Problem statement:
Find the line holding "right shoulder: (137, 146)" in the entries below. Give it again exactly, along with every line after it up to and including the line holding "right eye: (99, 93)".

Extracted information:
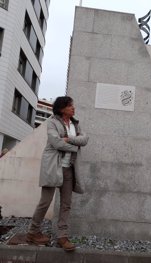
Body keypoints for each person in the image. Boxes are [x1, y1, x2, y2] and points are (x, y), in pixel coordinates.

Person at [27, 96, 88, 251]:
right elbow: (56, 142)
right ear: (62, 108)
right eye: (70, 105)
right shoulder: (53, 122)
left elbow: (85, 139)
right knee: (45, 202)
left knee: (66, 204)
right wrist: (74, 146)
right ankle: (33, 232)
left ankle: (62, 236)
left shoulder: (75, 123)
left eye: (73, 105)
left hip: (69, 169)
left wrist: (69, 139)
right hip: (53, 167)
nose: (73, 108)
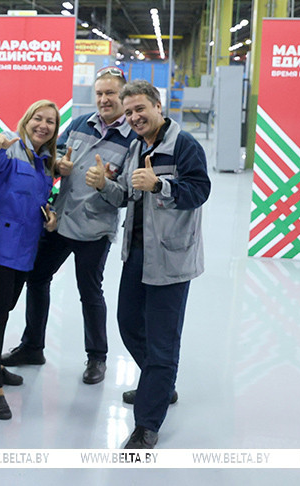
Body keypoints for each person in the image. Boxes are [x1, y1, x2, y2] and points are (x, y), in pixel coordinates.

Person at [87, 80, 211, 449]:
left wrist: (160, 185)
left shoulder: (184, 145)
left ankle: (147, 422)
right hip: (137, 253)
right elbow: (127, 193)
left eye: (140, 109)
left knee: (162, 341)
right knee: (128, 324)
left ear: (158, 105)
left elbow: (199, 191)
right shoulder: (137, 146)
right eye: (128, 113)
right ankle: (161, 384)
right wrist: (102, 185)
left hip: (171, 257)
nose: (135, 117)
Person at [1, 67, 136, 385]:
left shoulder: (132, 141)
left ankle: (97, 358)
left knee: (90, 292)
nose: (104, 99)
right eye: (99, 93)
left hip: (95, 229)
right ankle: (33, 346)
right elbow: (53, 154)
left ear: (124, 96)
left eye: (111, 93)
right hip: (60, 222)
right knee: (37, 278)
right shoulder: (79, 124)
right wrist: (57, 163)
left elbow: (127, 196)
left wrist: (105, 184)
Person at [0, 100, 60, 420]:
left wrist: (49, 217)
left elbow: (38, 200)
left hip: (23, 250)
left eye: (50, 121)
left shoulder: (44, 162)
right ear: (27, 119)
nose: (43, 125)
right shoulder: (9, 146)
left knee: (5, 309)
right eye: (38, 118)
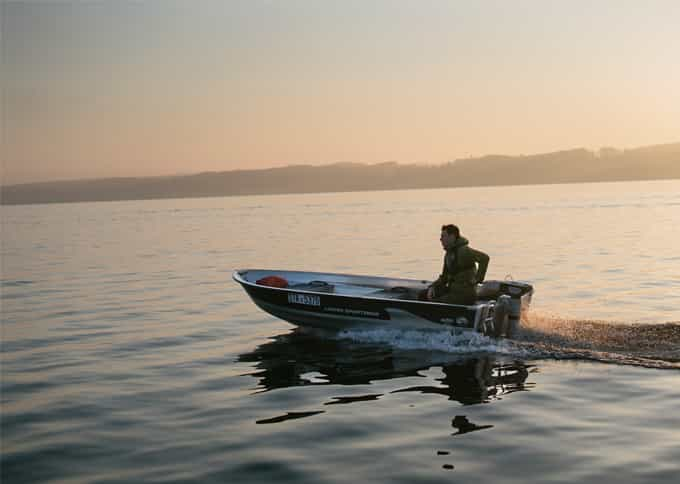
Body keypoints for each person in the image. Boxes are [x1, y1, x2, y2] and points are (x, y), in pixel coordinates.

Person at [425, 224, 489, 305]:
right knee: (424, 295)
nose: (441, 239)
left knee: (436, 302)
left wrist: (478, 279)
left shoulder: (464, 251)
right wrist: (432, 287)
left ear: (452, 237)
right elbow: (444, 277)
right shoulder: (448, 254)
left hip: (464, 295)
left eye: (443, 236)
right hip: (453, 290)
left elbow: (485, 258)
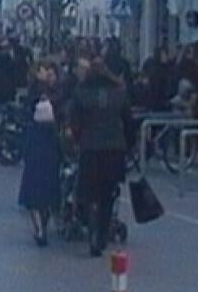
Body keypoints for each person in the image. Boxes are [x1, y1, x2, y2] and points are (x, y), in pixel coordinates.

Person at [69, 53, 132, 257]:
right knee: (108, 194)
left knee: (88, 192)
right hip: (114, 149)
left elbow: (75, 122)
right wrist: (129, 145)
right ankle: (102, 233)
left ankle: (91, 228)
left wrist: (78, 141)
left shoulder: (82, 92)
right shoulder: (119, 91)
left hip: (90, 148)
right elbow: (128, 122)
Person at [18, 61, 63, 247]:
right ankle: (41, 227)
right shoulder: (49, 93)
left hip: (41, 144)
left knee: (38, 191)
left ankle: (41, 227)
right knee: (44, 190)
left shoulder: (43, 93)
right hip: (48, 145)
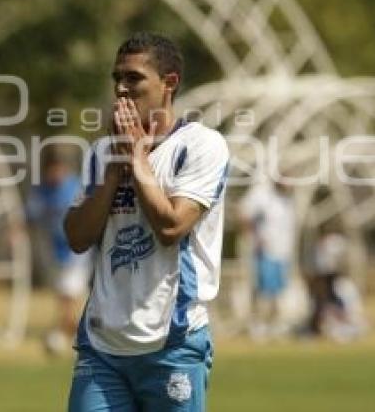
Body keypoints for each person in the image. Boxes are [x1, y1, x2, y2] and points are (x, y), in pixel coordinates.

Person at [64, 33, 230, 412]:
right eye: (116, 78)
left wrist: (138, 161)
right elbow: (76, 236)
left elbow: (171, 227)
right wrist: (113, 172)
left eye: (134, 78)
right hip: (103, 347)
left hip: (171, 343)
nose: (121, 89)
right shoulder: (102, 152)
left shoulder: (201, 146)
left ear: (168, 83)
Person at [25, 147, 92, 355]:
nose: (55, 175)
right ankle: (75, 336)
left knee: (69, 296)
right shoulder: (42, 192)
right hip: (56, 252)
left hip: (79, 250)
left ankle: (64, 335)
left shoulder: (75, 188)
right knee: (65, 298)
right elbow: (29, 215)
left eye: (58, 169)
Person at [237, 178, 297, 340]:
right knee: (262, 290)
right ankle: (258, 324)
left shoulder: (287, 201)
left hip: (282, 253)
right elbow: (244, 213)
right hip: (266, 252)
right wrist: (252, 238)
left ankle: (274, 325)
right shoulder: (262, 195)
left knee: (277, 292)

Problem solution:
right shoulder: (137, 146)
right eye: (128, 113)
right ankle: (161, 384)
right wrist: (102, 185)
left hip: (171, 257)
nose: (135, 117)
Person at [1, 67, 136, 385]:
left shoulder: (132, 141)
left ankle: (97, 358)
left knee: (90, 292)
nose: (104, 99)
right eye: (99, 93)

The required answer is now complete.